Kids don’t require master storytellers…they just need somebody savvy enough to pen a few lines or to speak on their behalf. I’ve come to embrace the notion that our students are counting on us to tell their stories. They are also counting on us to muddle through our own vulnerabilities to champion an important narrative. Students need us to be “story savvy.”
Being savvy simply means that we understand or get the sense of something (Dictionary.com, 2014). It’s similar to a person that’s tech savvy. An individual that’s regarded as tech savvy understands the problem-solving required to learn new technologies. An educator that is story savvy understands the value of sharing students’ stories, and effectively communicates them in many ways…including conversation, social media, and other Web 2.0 tools.
Here are five steps to help you be a “Story Savvy” educator:
S – omebody Else
Believe it or not, somebody else is probably already telling your school’s story! It’s true…so you may as well share your authentic observations and professional reflections. After all, who would you rather share important information about your students and school? It’s important that our communities hear from us. While you’re at it…share your school’s story with passion and transparency. We are in classrooms on a daily basis and see the amazing work our students are doing firsthand; we have a reason to be excited! Be sure to keep the stories you share positive and altruistic and let somebody else share those other kind.
A – cknowledge
Acknowledge the heroic efforts of staff and parent volunteers. Sharing encouragement and affirming the teamwork it takes to make a school great is an important narrative. We cannot do it alone, so why not give thanks to the people that make it all happen. An attitude of gratitude is contagious…pass it on! Acknowledge the difference our teachers are making in your stories.
V – oice
Student voice matters. Be sure that your stories empower kids to develop their capacity to communicate, create, collaborate, and think critically. Better yet…foster students’ leadership potential by passing them the microphone and providing an authentic audience. Their voice is typically more impactful and interesting than ours anyways…let them speak and be sure to listen!
V – ision
Vision doesn’t talk but people do! How many times have you been on the sidelines of a soccer game and overhear parents discussing your school’s vision? (Insert cricket sound effect here.)

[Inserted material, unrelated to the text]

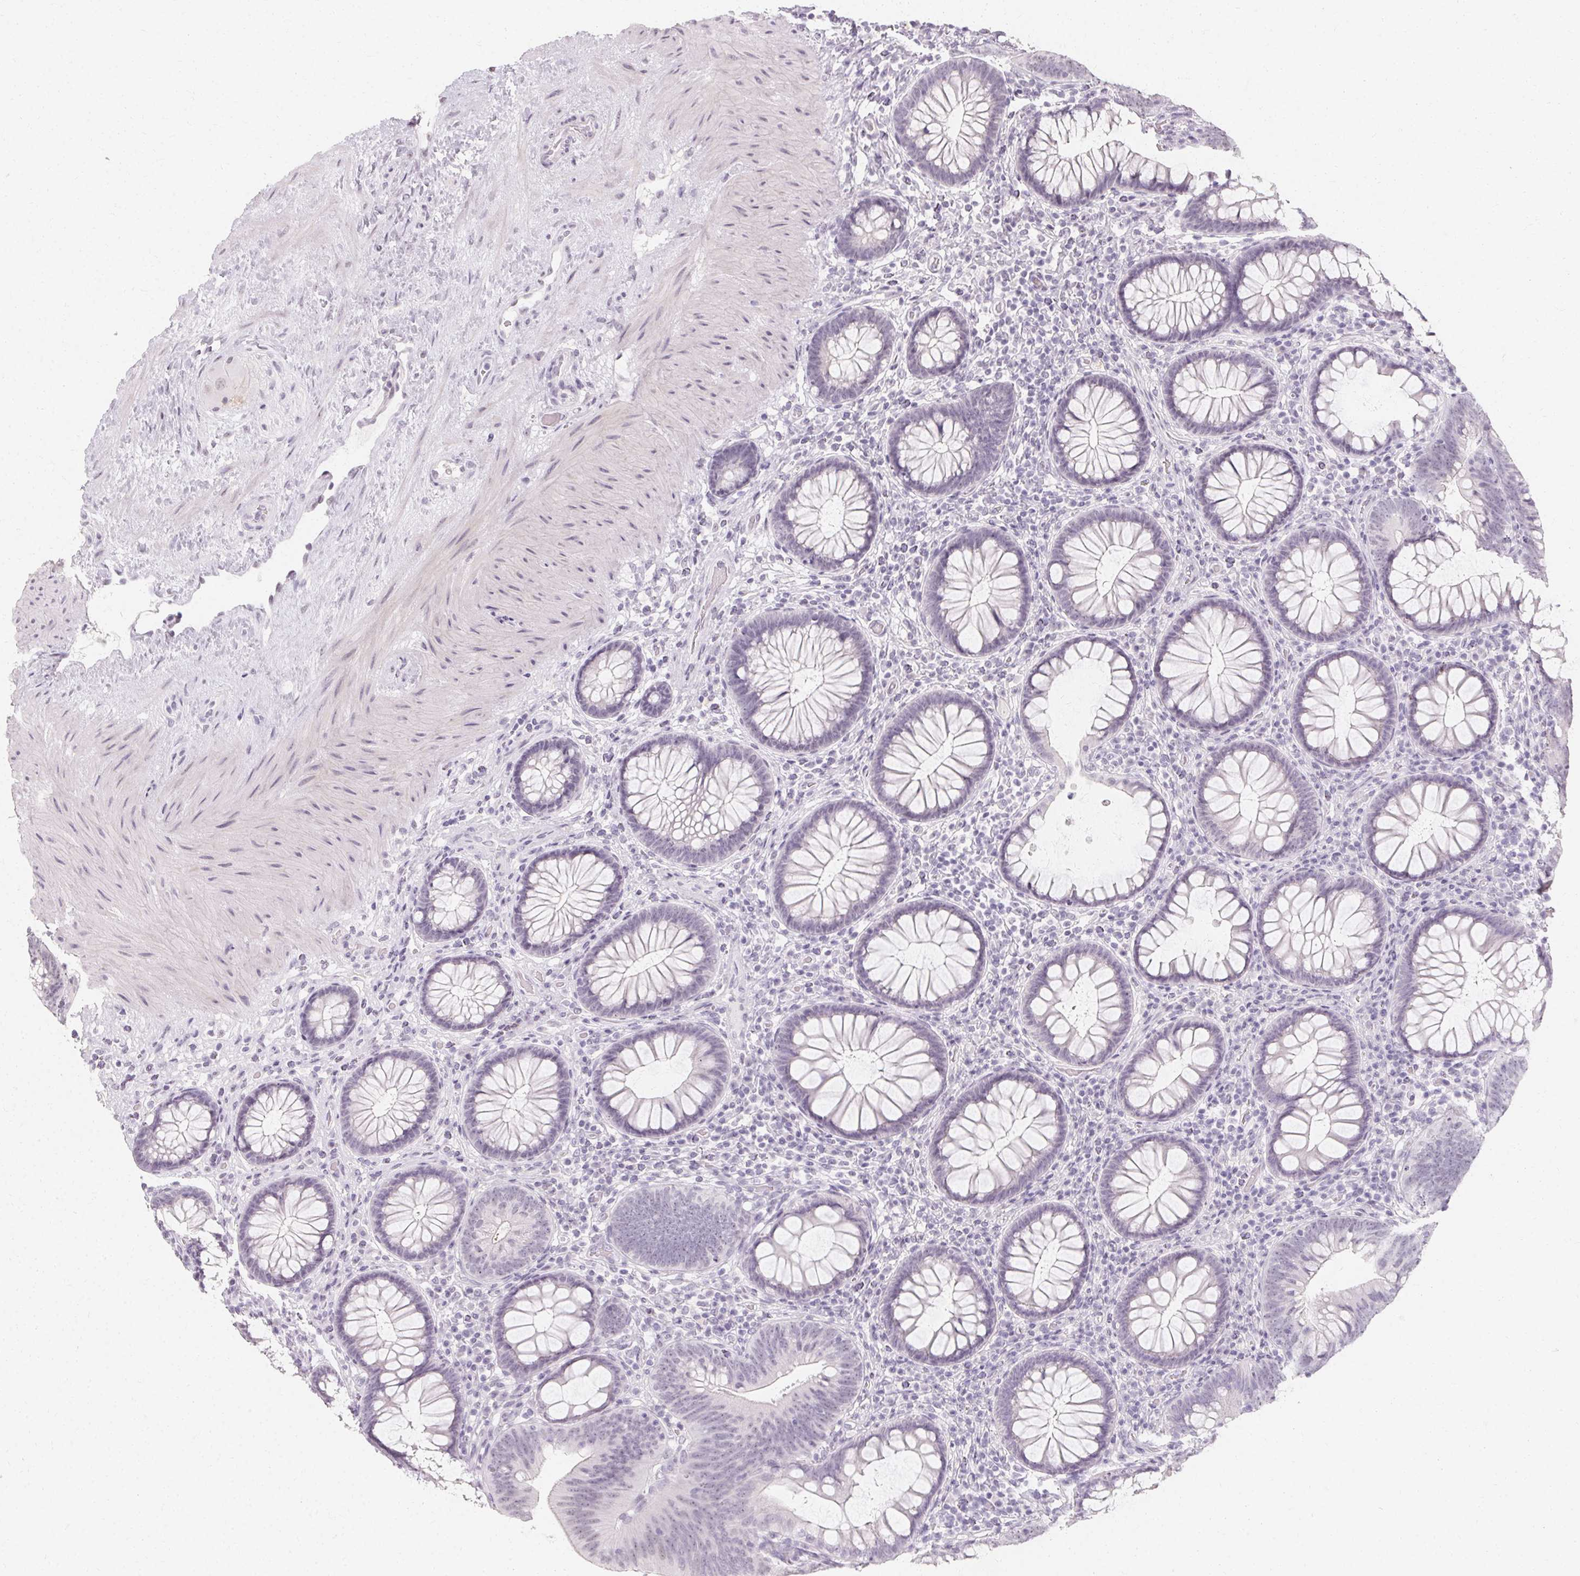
{"staining": {"intensity": "negative", "quantity": "none", "location": "none"}, "tissue": "colon", "cell_type": "Endothelial cells", "image_type": "normal", "snomed": [{"axis": "morphology", "description": "Normal tissue, NOS"}, {"axis": "morphology", "description": "Adenoma, NOS"}, {"axis": "topography", "description": "Soft tissue"}, {"axis": "topography", "description": "Colon"}], "caption": "This micrograph is of benign colon stained with immunohistochemistry to label a protein in brown with the nuclei are counter-stained blue. There is no expression in endothelial cells.", "gene": "SYNPR", "patient": {"sex": "male", "age": 47}}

There is a better way to communicate your school’s vision with remarkable clarity and that’s through stories! Highlight activities that exemplify your vision for a 21st century student learning experience. Even better…let your students share the work they are doing that aligns with steps towards vision. Your vision comes to life through the pictures of smiling students and emotions associated with their successes.
Our school community and tax payers have made a tremendous investment in our schools and we can be accountable through the results being achieved. Share those stories! Your stories can serve as a pathway to a better future and vision attainment.
Y – our Words
If a tree falls down in a forest does it make a sound? If a principal types a newsletter that nobody reads is it a compelling story? Your words matter, so why not share them in a relevant format? Leverage social media, video podcasting, and innovative new mediums to connect your words to those you serve in a manner that they prefer. People will tend to fill in the blanks if your words are absent. Communicate with constituents so they are informed and able to support the important work being done for our students.